# Bobbin Head - Monday 28 Jan



## onemorecast (Apr 17, 2006)

Switching back to Bobbin Head again on Monday to fish with a (non forum) mate who's a still a little hesitant about going outside.

Launching at the Cockle Creek canoe ramp at 7 am so it will be right after the tide changes. At least the low tide should keep a fair bit of the boat traffic off the creek at that time, and it's been producing a fair number of flatties and whiting since Christmas so hopefully it will keep up.

Anyone welcome to join.


----------



## CeltA (Dec 27, 2007)

would have loved too. what ramp is cockle creek & where, also access is through the national parks stations isnt it, what time do they let u in??????????
hopefully i can get down there one day....cheers


----------



## onemorecast (Apr 17, 2006)

Maybe next time Celt,
The low tide however resulted in some pretty ordinary fishing though (not worth a report) we scored an ok bream, a couple of smaller sized whiting, a good flathead (about 45 cm) and I managed an EP, which though not really rare down there, I see more often in the winter.

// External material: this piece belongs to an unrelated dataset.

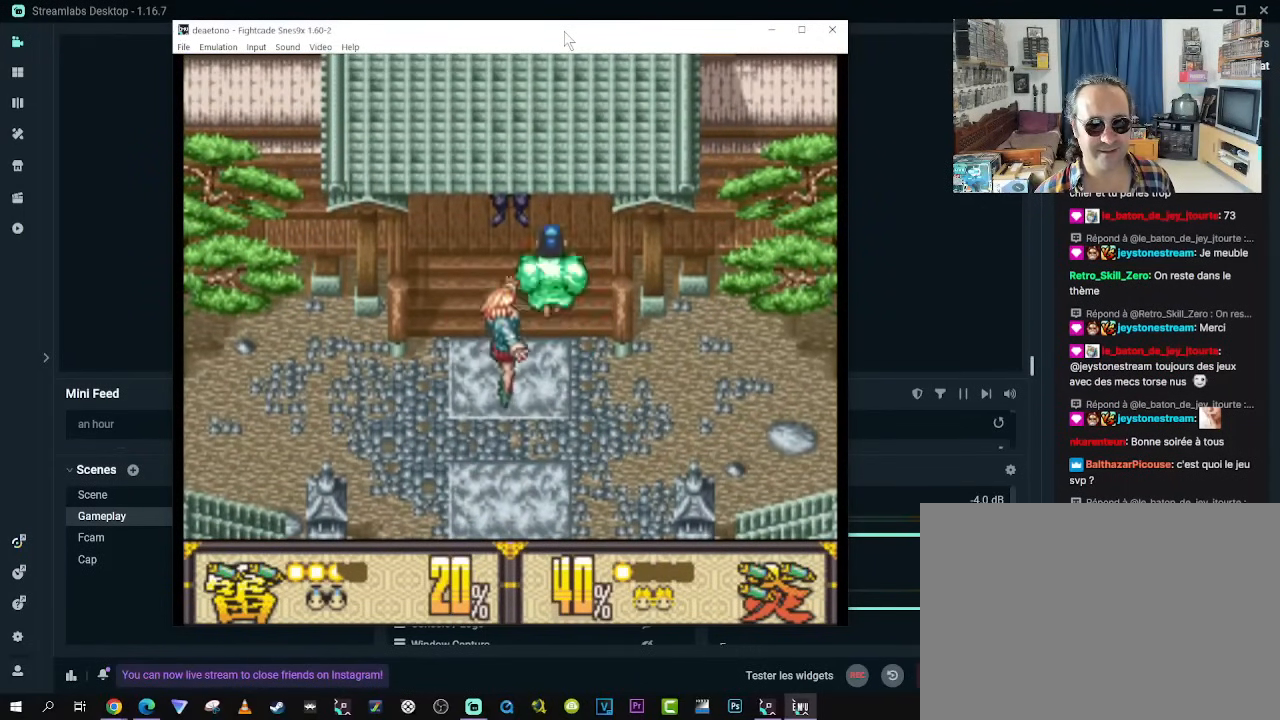
{"buttons": ["B", "DPAD_UP"], "left_stick": "center", "right_stick": "center", "events": [[67, "B", "up"], [167, "B", "down"], [317, "B", "up"], [450, "B", "down"]]}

The ramp on Cockle creek is just above the playground. It's right at the bottom of the hill (no matter which road you come in on). Lately it's been open by 6 am, but in the winter it's a little later. You can always park outside the gate and walk the yak in (you need a trolley) if the gate is closed.

My work is somewhat quiet for the next 2 or 3 weeks so I plan on some weekday trips to long reef and down to Bobbin Head (with better tides) so let me know if you plan a visit.


----------



## CeltA (Dec 27, 2007)

thx .......i will


----------